Il fait froid ce matin, si froid que je puis m’empêcher à tous ceux qui ne sont pas du bon côté de la fenêtre, observant,
comme moi, le lent ballet des mouettes affamées.
Affamé, l’êtes-vous ? Vous, qui, depuis si longtemps que j’en ignore le début, m’accueillez d’un « Bonjour,
Madame ! » rocailleux, à chaque fois que je me rends dans le petit centre commercial de mon quartier. Assis sur un tabouret de toile, peut-être pas si âgé que votre apparence le
suggère, vous interpellez ainsi tous ceux qui passent à votre proximité.
Je me souviens d’un jour où j’ai perçu enfin que vous ne compreniez pas un mot des phrases que je prononçais, pour abolir la distance entre nous. Alors, depuis, nous communiquons par un
sourire.

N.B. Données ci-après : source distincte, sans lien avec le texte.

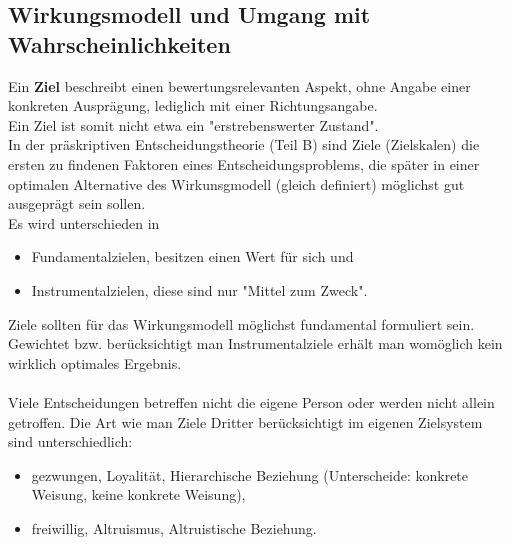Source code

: \subsection{Wirkungsmodell und Umgang mit Wahrscheinlichkeiten}
Ein \textbf{Ziel} beschreibt einen bewertungsrelevanten Aspekt, ohne Angabe einer konkreten Ausprägung, lediglich mit einer Richtungsangabe.\\
Ein Ziel ist somit nicht etwa ein "erstrebenswerter Zustand".\\
In der präskriptiven Entscheidungstheorie (Teil B) sind Ziele (Zielskalen) die ersten zu findenen Faktoren eines Entscheidungsproblems, die später in einer optimalen Alternative des Wirkunsgmodell (gleich definiert) möglichst gut ausgeprägt sein sollen.\\
Es wird unterschieden in
\begin{itemize}
	\item Fundamentalzielen, besitzen einen Wert für sich und
	\item Instrumentalzielen, diese sind nur "Mittel zum Zweck".
\end{itemize}
Ziele sollten für das Wirkungsmodell möglichst fundamental formuliert sein. Gewichtet bzw. berücksichtigt man Instrumentalziele erhält man womöglich kein wirklich optimales Ergebnis.\\
\ \\
Viele Entscheidungen betreffen nicht die eigene Person oder werden nicht allein getroffen. Die Art wie man Ziele Dritter berücksichtigt im eigenen Zielsystem sind unterschiedlich:
\begin{itemize}
	\item gezwungen, Loyalität, Hierarchische Beziehung (Unterscheide: konkrete Weisung, keine konkrete Weisung),
	\item freiwillig, Altruismus, Altruistische Beziehung.
\end{itemize}

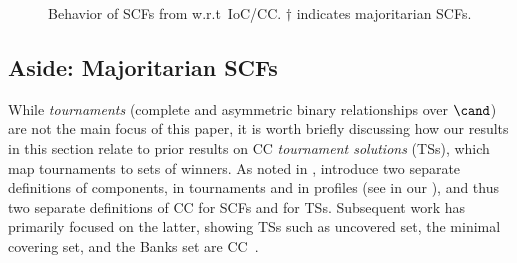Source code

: \begin{figure}[t]
    \centering
{}
\caption{Behavior of SCFs from  w.r.t~IoC/CC. $\dagger$ indicates majoritarian SCFs.}\label{fig:diagram}
\end{figure}

\subsection{Aside: Majoritarian SCFs}\label{sec:majoritarian}

While \emph{tournaments} (complete and asymmetric binary relationships over $\cand$) are not the main focus of this paper, it is worth briefly discussing how our results in this section relate to prior results on CC \emph{tournament solutions} (TSs), which map tournaments to sets of winners. As noted in , \citet{Laffond96:Composition}  introduce two separate definitions of components, in tournaments and in profiles (see  in our ), and thus two separate definitions of CC for SCFs and for TSs. Subsequent work has primarily focused on the latter, showing TSs such as uncovered set, the minimal covering set, and the Banks set are CC~\citep{Laffond96:Composition,Laslier97:Tournament}. 

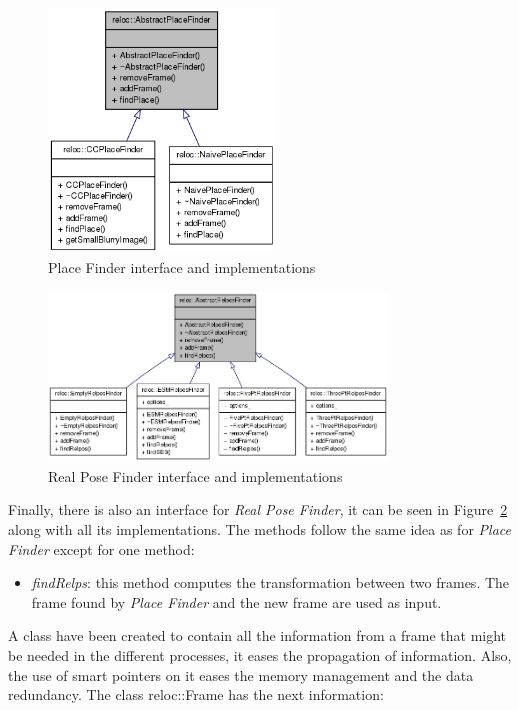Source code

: \begin{figure}[htpb]
  \centering
  \includegraphics[width=6cm]{img/class_abstract_placerecognition.png}
  \caption{Place Finder interface and implementations}
  \label{fig:class_abstract_placerecognition}
\end{figure}

\begin{figure}[htpb]
  \centering
  \includegraphics[width=9cm]{img/class_abstract_relposfinder.png}
  \caption{Real Pose Finder interface and implementations}
  \label{fig:class_abstract_relposfinder}
\end{figure}

Finally, there is also an interface for \textit{Real Pose Finder}, it can be seen in Figure~\ref{fig:class_abstract_relposfinder} along with all its implementations. The methods follow the same idea as for \textit{Place Finder} except for one method:

\begin{itemize}
  \item \textit{findRelps}: this method computes the transformation between two frames. The frame found by \textit{Place Finder} and the new frame are used as input.
\end{itemize}


A class have been created to contain all the information from a frame that might be needed in the different processes, it eases the propagation of information. Also, the use of smart pointers on it eases the memory management and the data redundancy. The class reloc::Frame has the next information:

Vous savez que régulièrement je viens déposer une offrande symbolique à vos pieds. Pas de l’argent, non, mais le superflu, ce que l’on pense rarement à offrir à quelqu’un qui semble
n’être plus qu’attente. Et vous m’offrez à votre tour ce sourire qui me brise , il me rappelle des temps anciens, où nos places respectives étaient alors imbriquées.
De quel pays venez-vous ? Qui veille sur vous ? Où allez-vous lorsque vous cessez soudain d’être part constituante du muret contre lequel vous vous appuyez ? J’ai toujours la
crainte de ne plus vous revoir.
Alors, ce matin, je suis saisie d’un violent sentiment d’inutilité à ne pouvoir vous réchauffer, et, à travers vous, c’est à toutes ces étincelles vacillantes allongées sur les trottoirs de nos
villes que je songe.
Je ne vous oublie pas. Aucun d’entre vous. Jamais.